The role of activity of K⁺ channels in AVD and apoptosis in PASMCs. In addition to regulating membrane potential, the activity of K⁺ channels also contributes to the regulation of AVD, an early hallmark of apoptosis. Decreased expression of K⁺ channels in PASMCs from patients with IPAH leads to decreased apoptosis. K_Ca, Ca²⁺-activaed K⁺ channel; K_V, voltage-gated K⁺ channel; [KCl]_cyt, cytosolic KCl concentration; [Cl⁻], cytosolic Cl⁻ concentration.

Fig. 13.

The positive-feedback loop hypothesis of Ca²⁺ signaling in PAH. Multiple Ca⁺ channels (ROC, SOC, VDCC, TRPC) contribute to regulating the [Ca²⁺]_cyt in PASMC (A).

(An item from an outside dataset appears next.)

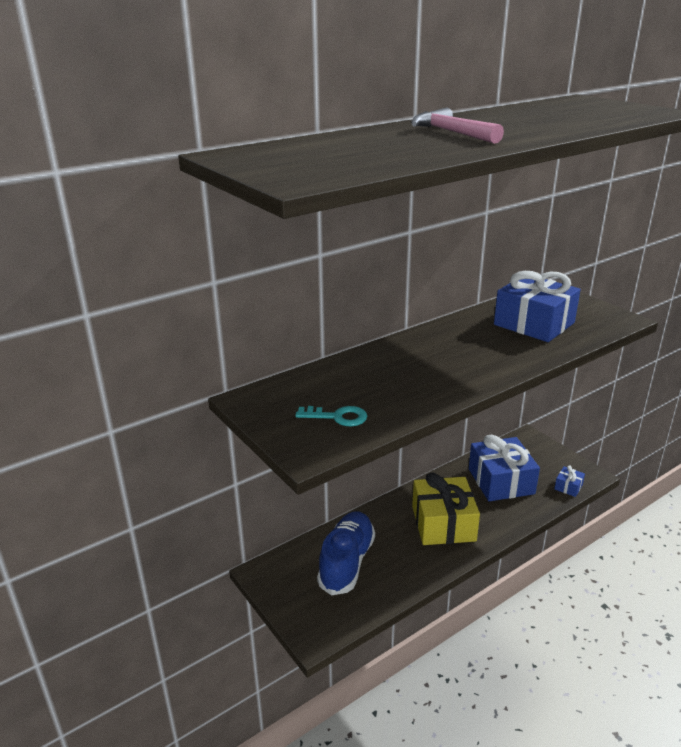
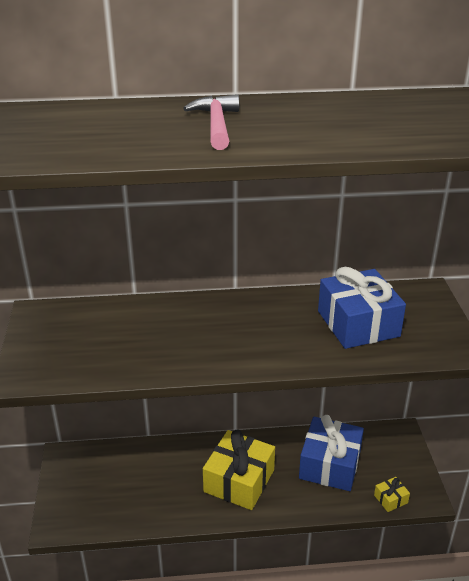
camera: 30 degrees right, 5 degrees up
(338, 417) = (79, 354): turquoise key -> none
(347, 562) = (131, 477): blue shoe -> none
(568, 487) = (390, 499): blue gift -> yellow gift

An increase in [Ca²⁺]_cyt, because of increased expression and/or function of Ca⁺ channels (or transporters), can lead to the activation of transcription factors and signaling pathways in a positive-feedback loop, which leads to a greater and persistent influx of Ca²⁺. The activated signaling pathways result in cross talk among many different genetic and signaling pathways and an interaction network of multiple genes and proteins (B). This ultimately leads to the processes (contraction, migration, imbalanced ratio of proliferation to apoptosis, misguided differentiation, dedifferentiation, transdifferentiation, partial reprogramming) in all cell types involved in the pulmonary vascular wall, which can contribute to the concentric pulmonary vascular remodeling (C) and, ultimately, PAH.